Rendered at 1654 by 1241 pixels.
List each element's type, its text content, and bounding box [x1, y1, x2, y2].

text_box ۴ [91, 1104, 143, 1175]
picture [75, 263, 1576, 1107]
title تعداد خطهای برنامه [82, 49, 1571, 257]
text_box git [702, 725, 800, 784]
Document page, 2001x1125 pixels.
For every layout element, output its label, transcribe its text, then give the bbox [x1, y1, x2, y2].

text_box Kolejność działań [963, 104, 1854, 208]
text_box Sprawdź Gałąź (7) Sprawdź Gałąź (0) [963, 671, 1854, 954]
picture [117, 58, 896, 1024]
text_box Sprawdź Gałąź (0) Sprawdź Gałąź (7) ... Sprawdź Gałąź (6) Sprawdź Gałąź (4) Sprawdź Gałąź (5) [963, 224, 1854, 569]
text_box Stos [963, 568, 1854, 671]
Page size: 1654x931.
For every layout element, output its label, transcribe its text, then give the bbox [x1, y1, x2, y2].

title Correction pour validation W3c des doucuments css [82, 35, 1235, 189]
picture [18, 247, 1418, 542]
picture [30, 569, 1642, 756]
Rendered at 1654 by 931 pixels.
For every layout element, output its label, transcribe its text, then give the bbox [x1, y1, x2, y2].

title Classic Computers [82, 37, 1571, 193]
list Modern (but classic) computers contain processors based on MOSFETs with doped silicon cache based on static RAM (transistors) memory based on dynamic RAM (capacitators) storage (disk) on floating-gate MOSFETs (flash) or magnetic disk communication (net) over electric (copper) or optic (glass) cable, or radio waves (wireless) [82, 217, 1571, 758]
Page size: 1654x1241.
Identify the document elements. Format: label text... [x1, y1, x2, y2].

Short problem |
Please reproduce every line of the items above word for word, changing nothing.

Complete response |
Rendered at 1654 by 1241 pixels.
List each element's type, its text content, and bounding box [x1, y1, x2, y2].

text_box ۴ [91, 1104, 143, 1175]
picture [75, 263, 1576, 1107]
title تعداد خطهای برنامه [82, 49, 1571, 257]
text_box git [702, 725, 800, 784]
Document page, 2001x1125 pixels.
For every layout element, output its label, transcribe its text, then give the bbox [x1, y1, x2, y2].

text_box Kolejność działań [963, 104, 1854, 208]
text_box Sprawdź Gałąź (7) Sprawdź Gałąź (0) [963, 671, 1854, 954]
picture [117, 58, 896, 1024]
text_box Sprawdź Gałąź (0) Sprawdź Gałąź (7) ... Sprawdź Gałąź (6) Sprawdź Gałąź (4) Sprawdź Gałąź (5) [963, 224, 1854, 569]
text_box Stos [963, 568, 1854, 671]
Page size: 1654x931.
For every layout element, output its label, transcribe its text, then give the bbox [x1, y1, x2, y2].

title Correction pour validation W3c des doucuments css [82, 35, 1235, 189]
picture [18, 247, 1418, 542]
picture [30, 569, 1642, 756]
Rendered at 1654 by 931 pixels.
For every layout element, output its label, transcribe its text, then give the bbox [x1, y1, x2, y2].

title Classic Computers [82, 37, 1571, 193]
list Modern (but classic) computers contain processors based on MOSFETs with doped silicon cache based on static RAM (transistors) memory based on dynamic RAM (capacitators) storage (disk) on floating-gate MOSFETs (flash) or magnetic disk communication (net) over electric (copper) or optic (glass) cable, or radio waves (wireless) [82, 217, 1571, 758]
Page size: 1654x1241.
Identify the document elements. Format: label text... [x1, y1, x2, y2].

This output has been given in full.